▶ [Requirement] Retype the listing exactly, with no images.

▶ [Information shown]
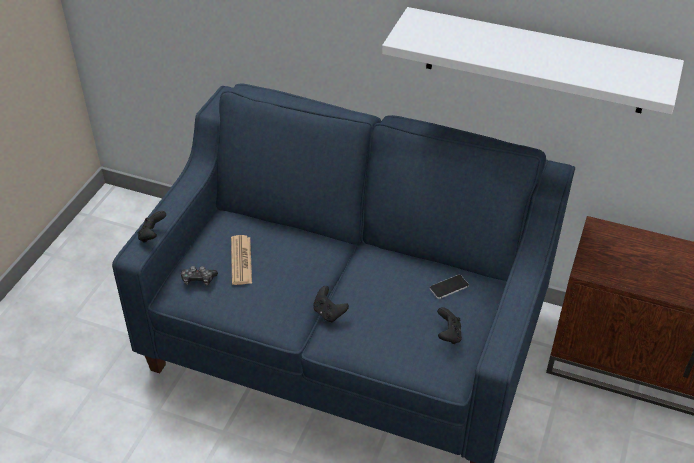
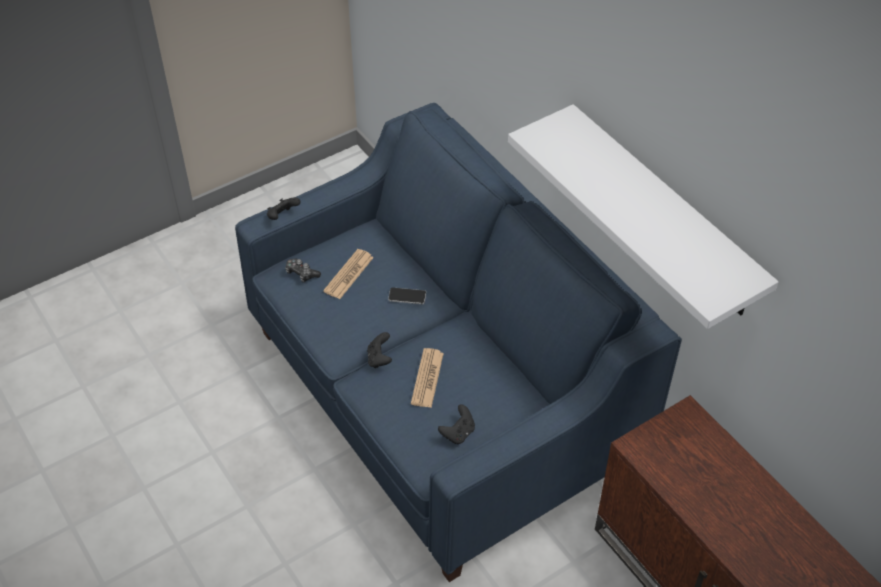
camera: 35 degrees right, 5 degrees up
(384, 306) = (427, 378): none -> newspaper
(449, 287) = (498, 392): phone -> phone (407, 296)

▶ [Answer area]
camera: 35 degrees right, 5 degrees up
(384, 306) = (427, 378): none -> newspaper
(449, 287) = (498, 392): phone -> phone (407, 296)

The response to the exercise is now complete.